Page text data extracted:

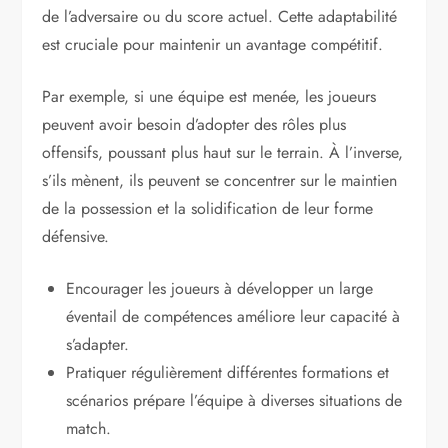
de l’adversaire ou du score actuel. Cette adaptabilité
est cruciale pour maintenir un avantage compétitif.
Par exemple, si une équipe est menée, les joueurs
peuvent avoir besoin d’adopter des rôles plus
offensifs, poussant plus haut sur le terrain. À l’inverse,
s’ils mènent, ils peuvent se concentrer sur le maintien
de la possession et la solidification de leur forme
défensive.
Encourager les joueurs à développer un large
éventail de compétences améliore leur capacité à
s’adapter.
Pratiquer régulièrement différentes formations et
scénarios prépare l’équipe à diverses situations de
match.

What the task requires
Which of the lines above contain the word "plus"? List each of them in full.

Your response
peuvent avoir besoin d’adopter des rôles plus
offensifs, poussant plus haut sur le terrain. À l’inverse,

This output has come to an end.